Source records
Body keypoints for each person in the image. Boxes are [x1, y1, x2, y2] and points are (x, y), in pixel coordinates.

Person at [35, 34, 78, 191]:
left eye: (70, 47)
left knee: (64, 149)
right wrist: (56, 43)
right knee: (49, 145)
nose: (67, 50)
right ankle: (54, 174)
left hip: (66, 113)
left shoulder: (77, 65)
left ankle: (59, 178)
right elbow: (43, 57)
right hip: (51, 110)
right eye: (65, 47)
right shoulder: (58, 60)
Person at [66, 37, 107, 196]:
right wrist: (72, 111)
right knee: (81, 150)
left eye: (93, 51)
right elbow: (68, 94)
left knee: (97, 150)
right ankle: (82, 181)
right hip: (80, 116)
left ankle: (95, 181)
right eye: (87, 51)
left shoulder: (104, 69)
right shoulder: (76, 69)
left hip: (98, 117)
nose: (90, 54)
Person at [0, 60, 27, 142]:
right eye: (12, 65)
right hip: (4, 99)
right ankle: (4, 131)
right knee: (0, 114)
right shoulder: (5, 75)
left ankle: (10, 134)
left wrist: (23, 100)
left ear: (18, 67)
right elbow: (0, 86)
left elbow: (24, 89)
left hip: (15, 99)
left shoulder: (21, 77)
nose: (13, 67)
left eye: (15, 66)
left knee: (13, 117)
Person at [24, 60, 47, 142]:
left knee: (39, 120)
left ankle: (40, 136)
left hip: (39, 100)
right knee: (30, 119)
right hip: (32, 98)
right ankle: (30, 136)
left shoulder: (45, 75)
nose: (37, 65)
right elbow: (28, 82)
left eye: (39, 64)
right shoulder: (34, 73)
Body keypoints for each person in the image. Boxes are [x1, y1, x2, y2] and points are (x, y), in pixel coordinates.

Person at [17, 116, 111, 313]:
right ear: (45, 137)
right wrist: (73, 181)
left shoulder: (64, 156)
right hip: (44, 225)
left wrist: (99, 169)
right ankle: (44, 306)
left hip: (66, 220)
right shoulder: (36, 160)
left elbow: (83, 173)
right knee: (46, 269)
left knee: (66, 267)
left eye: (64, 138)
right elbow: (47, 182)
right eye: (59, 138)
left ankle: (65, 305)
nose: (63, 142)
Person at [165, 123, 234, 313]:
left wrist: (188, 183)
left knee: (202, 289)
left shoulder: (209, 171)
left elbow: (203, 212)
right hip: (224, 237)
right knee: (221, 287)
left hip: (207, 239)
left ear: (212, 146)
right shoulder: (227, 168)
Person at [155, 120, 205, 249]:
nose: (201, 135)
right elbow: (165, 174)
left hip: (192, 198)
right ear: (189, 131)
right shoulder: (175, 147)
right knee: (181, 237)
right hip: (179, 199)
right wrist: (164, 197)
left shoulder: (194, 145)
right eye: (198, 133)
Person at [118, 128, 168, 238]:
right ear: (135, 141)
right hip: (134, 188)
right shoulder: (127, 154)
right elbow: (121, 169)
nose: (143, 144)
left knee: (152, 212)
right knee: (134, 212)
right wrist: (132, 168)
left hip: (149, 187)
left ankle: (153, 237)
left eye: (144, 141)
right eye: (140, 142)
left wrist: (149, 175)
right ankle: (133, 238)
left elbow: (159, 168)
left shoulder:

Required action
From the entries above, write out only the lines starting at the line that holds "right elbow: (47, 182)" and ending at the line that holds "right ear: (189, 131)", keeping both and matching them exactly.

Exercise answer
right elbow: (47, 182)
right eye: (59, 138)
left ankle: (65, 305)
nose: (63, 142)
Person at [165, 123, 234, 313]:
left wrist: (188, 183)
left knee: (202, 289)
left shoulder: (209, 171)
left elbow: (203, 212)
right hip: (224, 237)
right knee: (221, 287)
left hip: (207, 239)
left ear: (212, 146)
right shoulder: (227, 168)
Person at [155, 120, 205, 249]:
nose: (201, 135)
right elbow: (165, 174)
left hip: (192, 198)
right ear: (189, 131)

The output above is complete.